I was trying to anchor in the Detroit river just north of the Ambassador Bridge for the fireworks last year. The new boat didn't have a chain on the anchor rode. Could not get the anchor to set even though I had almost 100' of line out (was in about 40' of water). Pulled the anchor up until I could feel it was no on the bottom by the way the rode was angled back against the hull and had the GF steer the boat forward while I was on the bow ready to drop it again. Dropped the anchor while she kept the boat pointed up river in gear. Eventually after trying this about 5 or 6 times. the port engine would stall when she put it in gear and the electric windlass could not pull the anchor up anymore. Ive lost an anchor on the Detroit river bottom years and years ago, because of all the crap at the bottom and thought the anchor was caught on something. I wanted to figure out why the one engine kept stalling so I raised the outdrive and found out the anchor rode was "flying" under the boat while pointed up river and got caught around the prop. Luckily my buddy was there next to us and I tied off to his boat while I laid on the swim platform cutting the anchor line from the prop. My GF doesnt have the confidence to even try to figure out how to maneuver the boat or what each lever is for. If it wasn't for him I would have been down in lake Erie by the time I got it cut off. Lesson learned: 1:Have as much chain on your anchor line as you can. 2: set you boat up so you can do everything yourself 3: carry a big sharp knife.

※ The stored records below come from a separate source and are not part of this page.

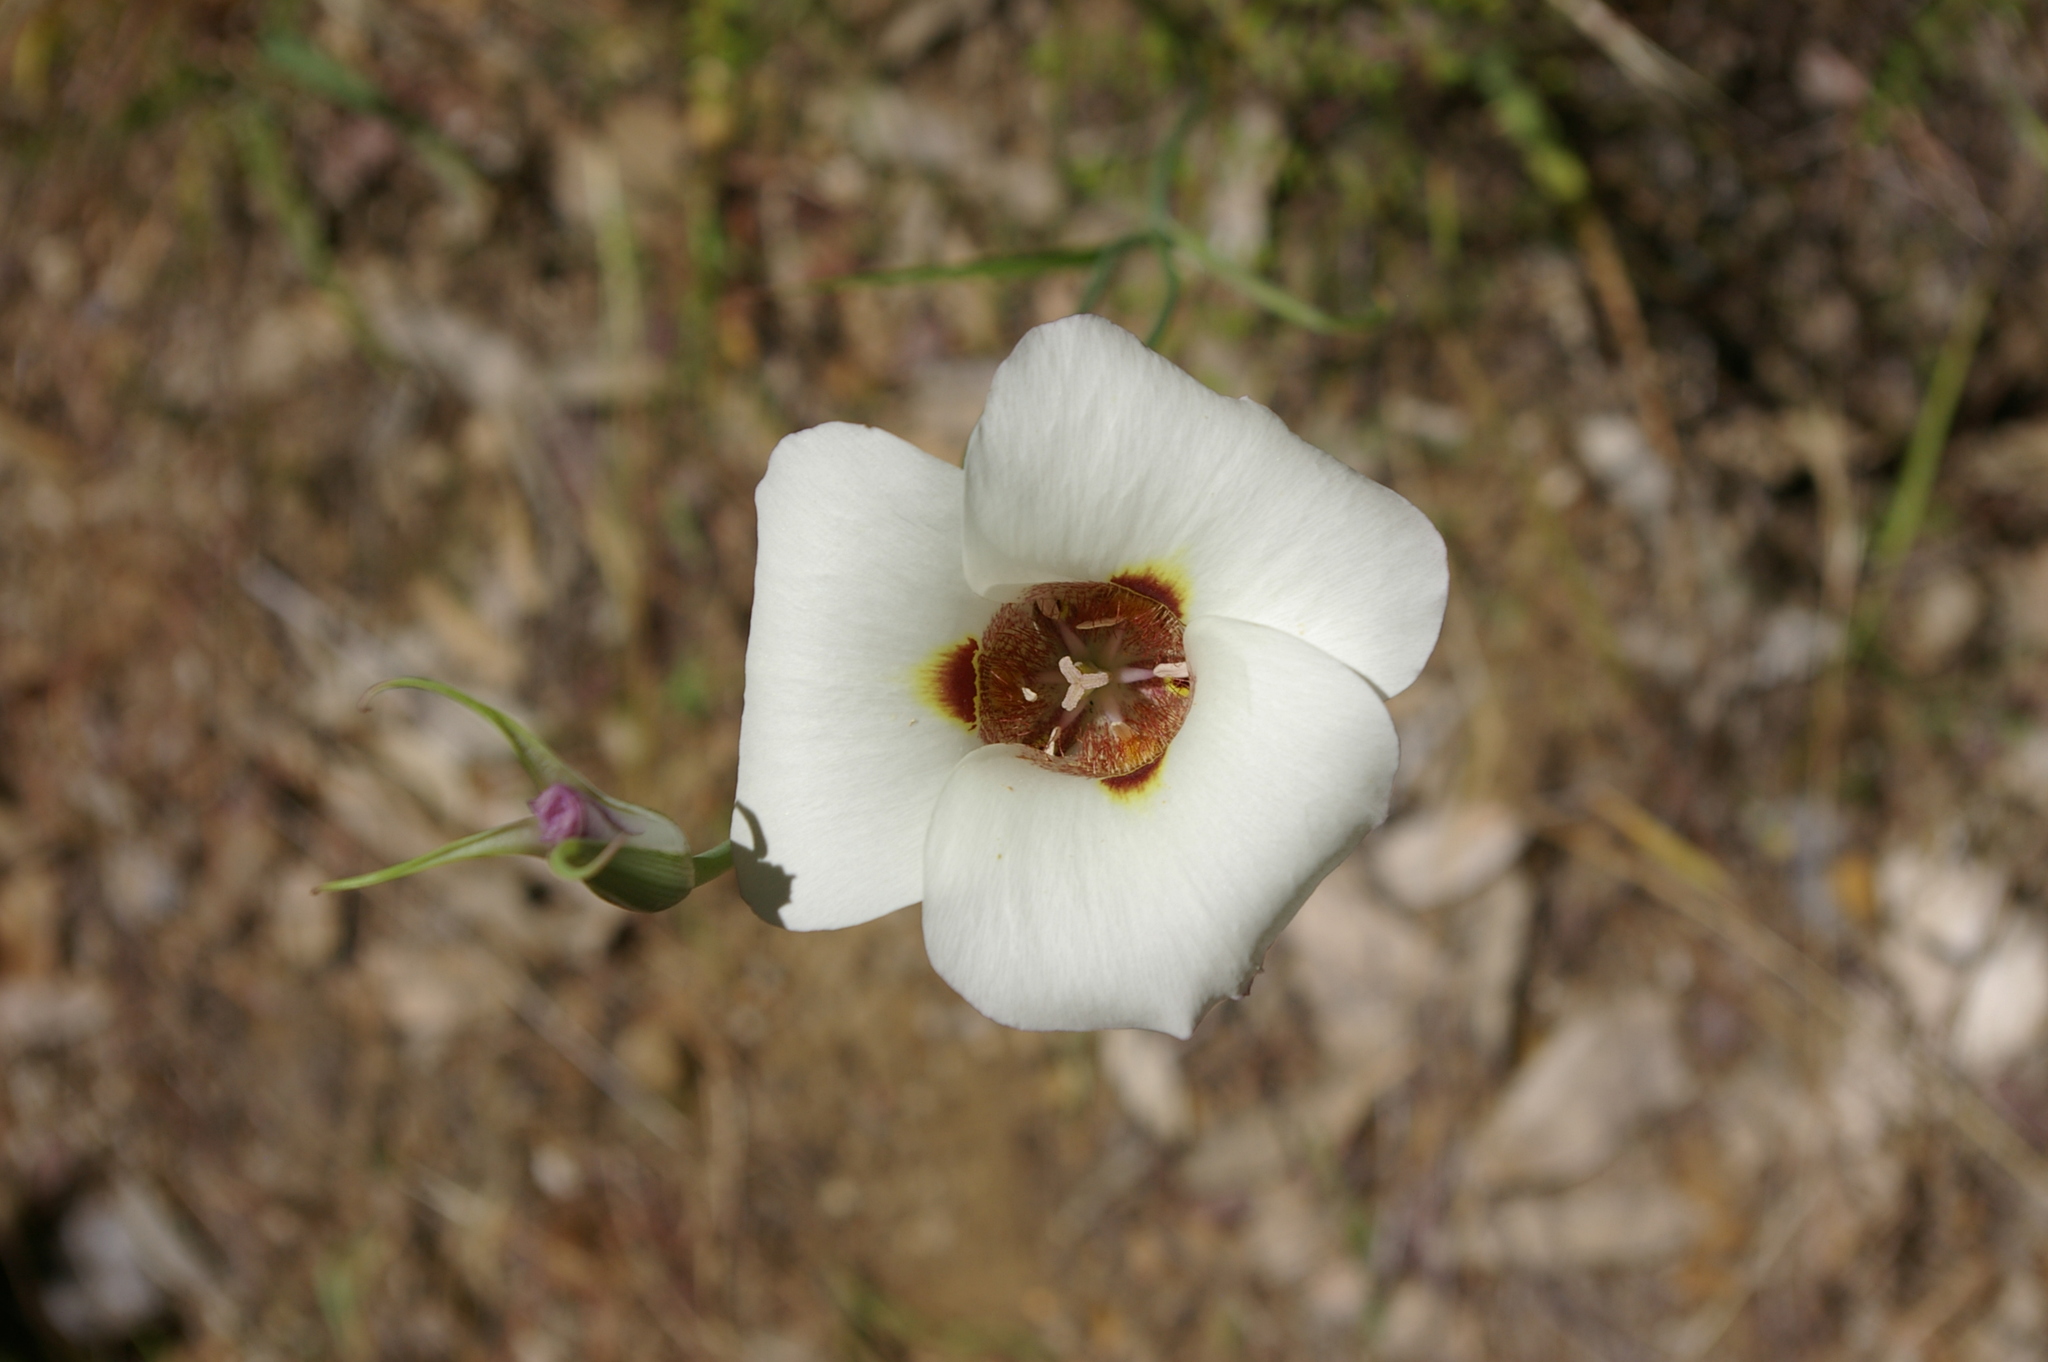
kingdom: Plantae
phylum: Tracheophyta
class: Liliopsida
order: Liliales
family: Liliaceae
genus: Calochortus
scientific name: Calochortus venustus
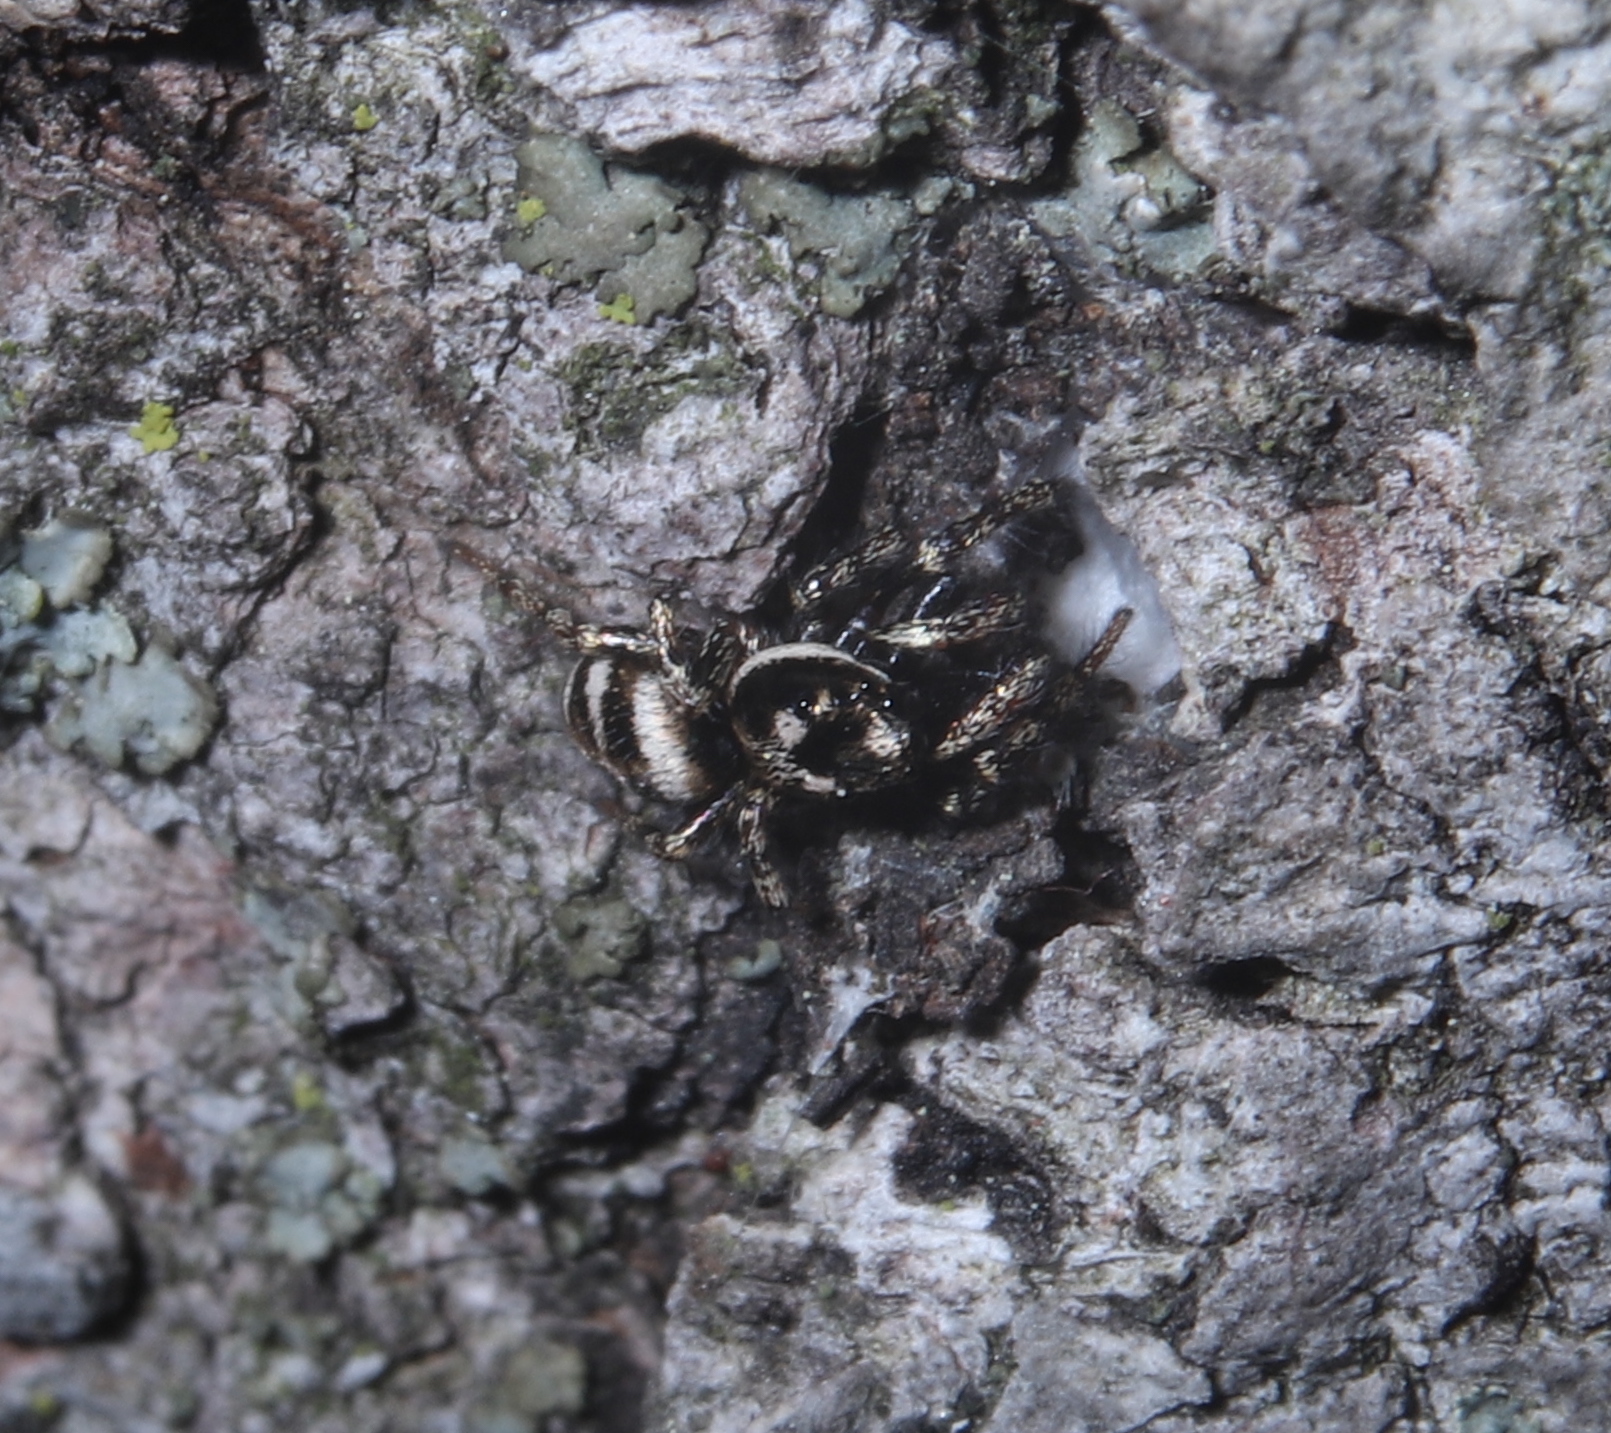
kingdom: Animalia
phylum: Arthropoda
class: Arachnida
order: Araneae
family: Salticidae
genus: Salticus
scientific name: Salticus scenicus
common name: Zebra jumper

Turbojack 08-07-2017 09:19 PM

Few years ago when Lake Travis was way low, all of the boat ramps were way out of the water and some people would launch off the shore. We are all sitting watching this couple try to launch their boat. The area they took was very flat. He was in the boat while he keep yelling at her to keep backing up. She had backup so far that water was higher then the doors of the truck. After they got the boat off, she pulls up. When she opens up the door you can see water pouring out of the truck.